The lab is designed to help small businesses take technologies developed with Small Business Innovation Research grants and integrate them into existing contracts with the Department of Defense and other federal agencies. Under the program, federal agencies with research budgets of more than $100 million must reserve 2.5 percent of those funds for grants to small businesses.
The grants include six-month awards of up to $100,000 to study the feasibility or merit of a technology and up to $750,000 for up to two years to evaluate the potential for commercialization.
Little recent information is available on how many of the technologies make it off the drawing board. A 2005 study found that 22 percent of the grants from one agency had resulted in products, processes or services that were still in use at the time of the study.
“Small businesses build a lot of things under SBIR in isolation that can’t find a home” once the technology is ready to move into the marketplace, said Lee Whitt, technical director of the company’s small-business program for engineering, experimentation and deployment based in San Diego.
“Nobody wants a bunch of stand-alone applications that don’t integrate into existing programs. Suffice to say there aren’t many successes.”
Giving Northrop Grumman program managers an early look at new technologies makes it more likely that those technologies will be incorporated into existing contracts and programs, Whitt said.

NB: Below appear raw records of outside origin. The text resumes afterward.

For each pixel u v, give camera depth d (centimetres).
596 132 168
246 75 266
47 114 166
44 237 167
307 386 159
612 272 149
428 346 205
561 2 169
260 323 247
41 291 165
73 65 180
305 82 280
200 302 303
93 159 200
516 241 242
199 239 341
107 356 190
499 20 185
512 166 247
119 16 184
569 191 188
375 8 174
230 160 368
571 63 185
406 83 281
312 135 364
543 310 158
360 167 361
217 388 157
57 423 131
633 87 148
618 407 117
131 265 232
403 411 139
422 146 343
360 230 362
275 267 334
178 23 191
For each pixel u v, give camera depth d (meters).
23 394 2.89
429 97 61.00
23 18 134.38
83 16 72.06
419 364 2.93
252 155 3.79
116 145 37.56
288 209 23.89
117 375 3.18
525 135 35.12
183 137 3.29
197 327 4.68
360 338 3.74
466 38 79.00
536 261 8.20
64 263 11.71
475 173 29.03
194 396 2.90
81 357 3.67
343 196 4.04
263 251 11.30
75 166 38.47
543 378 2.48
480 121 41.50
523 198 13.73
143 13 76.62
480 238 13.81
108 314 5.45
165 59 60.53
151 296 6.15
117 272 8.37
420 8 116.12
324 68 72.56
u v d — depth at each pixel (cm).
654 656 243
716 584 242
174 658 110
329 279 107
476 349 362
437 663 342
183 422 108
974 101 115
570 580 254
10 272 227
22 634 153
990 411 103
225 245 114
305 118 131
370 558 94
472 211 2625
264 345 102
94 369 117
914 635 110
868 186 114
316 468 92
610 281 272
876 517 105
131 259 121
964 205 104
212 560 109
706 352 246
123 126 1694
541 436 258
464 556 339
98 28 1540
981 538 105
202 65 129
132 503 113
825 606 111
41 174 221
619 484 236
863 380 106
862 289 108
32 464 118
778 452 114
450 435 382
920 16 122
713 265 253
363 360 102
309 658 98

Allowing small businesses to test their technologies in a real-world environment also reduces risk that the technologies won’t work and should make those technologies available for use in existing programs more quickly, he said.
The Colorado Springs lab is the second opened by the company; the first opened in San Diego in 2009 as part of an effort to find small-business vendors for a contract Northrop Grumman is seeking to upgrade onboard networks on the Navy’s fleet. The company won a $17.4 million contract last year to develop technology for the upgrade, but the award can grow to $775 million if all options through 2014 are exercised.
Northrop Grumman started the small-business program a few months after opening the San Diego lab and used the lab to demonstrate technologies developed by four small businesses to be used for the Navy contract.
At least 10 small businesses are using the San Diego lab, and Northrop Grumman is working with even more small firms to bid on contracts that are reserved, or set aside, for small businesses, Whitt said.
“We recognized the lab had much more value than using it for just one project and that the real value was offering its capabilities to small businesses that don’t have the resources to build an extensive information technology infrastructure,” Whitt said.
“We offer the lab to small business so they can bring their (technology) for experimentation and engineering and then can be developed as components of command and control systems.”
The Colorado Springs lab was originally designed to seek small-business partners for a bid Northrop Grumman was planning on a contract to upgrade Air Force Space Command’s space situational awareness capabilities. But the program was canceled last month.
The company plans to use the lab to help small businesses bid on contracts with Space Command, U.S. Northern Command, the North American Aerospace Defense Command and other area commands, said Pat Mills, a program manager for a Northrop Grumman unit that operates the lab.